Can you repeat the climate change post word for word, from "I don't see" up to and including "in complex systems."?

▶ Text block
:::

If Mort Divine ruled the world

I don't see the ACE as being an "immediate observation". That's what appeals to Harvey and Irma are. Computer models, like economic models, are based on inputs, which have various biases, as well as not being able to account for an infinite amount of unknown contingencies. Even if we expect some intergenerational increases in the next however many generations, that in no way means that we can simply infer anthropogenically driven increases, nor can we infer the lack of any sort of countermechanisms, counter black swans, or even black swans which accelerate warming (like increased sun activity), or simple longterm natural variance in complex systems.

I should reiterate I'm a staunch believer in climate change, for the simple fact that the alternative is climate stasis, the idea of which is empirically laughable. What that change will look like, and what drives it, is not even remotely settled, and is most likely measured in terms of variance rather than increase/decrease.

:::

▶ Collected data
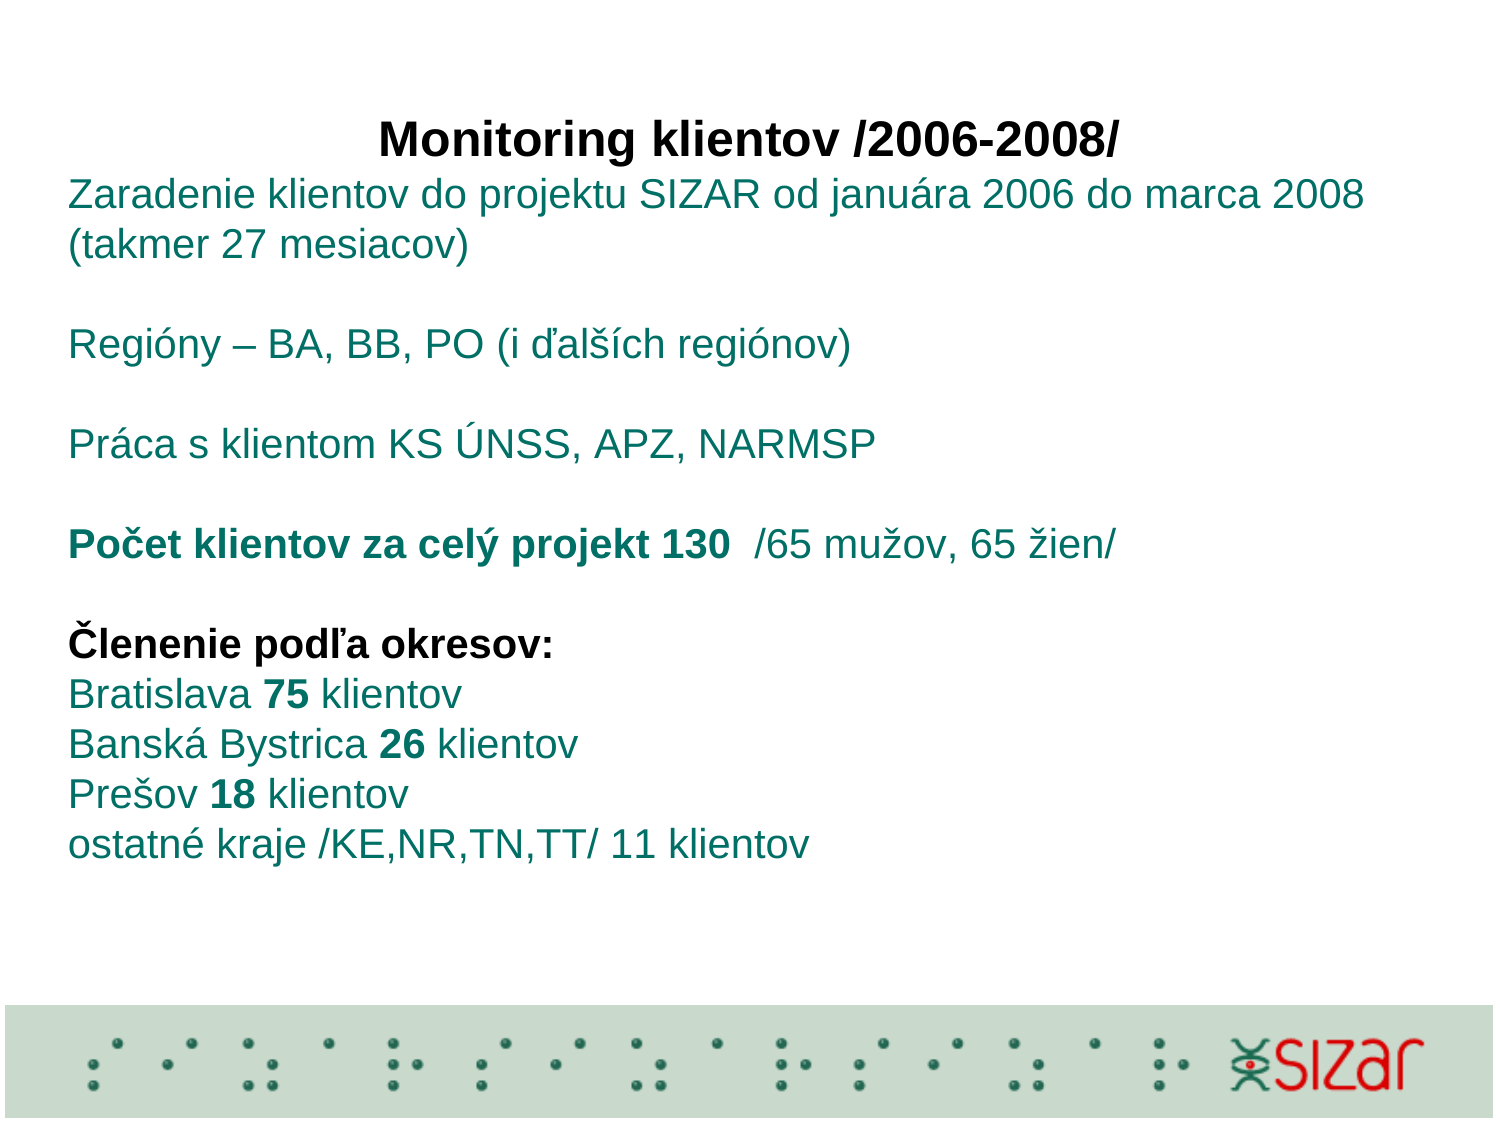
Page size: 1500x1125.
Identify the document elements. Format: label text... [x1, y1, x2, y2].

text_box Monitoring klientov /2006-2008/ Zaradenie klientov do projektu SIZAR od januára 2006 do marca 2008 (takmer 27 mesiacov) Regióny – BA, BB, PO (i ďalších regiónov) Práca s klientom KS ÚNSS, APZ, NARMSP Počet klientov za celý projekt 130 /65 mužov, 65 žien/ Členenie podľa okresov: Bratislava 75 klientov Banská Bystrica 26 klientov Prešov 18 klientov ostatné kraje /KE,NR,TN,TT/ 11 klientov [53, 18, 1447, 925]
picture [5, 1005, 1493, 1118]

:::

▶ Completed exercise
I don't see the ACE as being an "immediate observation". That's what appeals to Harvey and Irma are. Computer models, like economic models, are based on inputs, which have various biases, as well as not being able to account for an infinite amount of unknown contingencies. Even if we expect some intergenerational increases in the next however many generations, that in no way means that we can simply infer anthropogenically driven increases, nor can we infer the lack of any sort of countermechanisms, counter black swans, or even black swans which accelerate warming (like increased sun activity), or simple longterm natural variance in complex systems.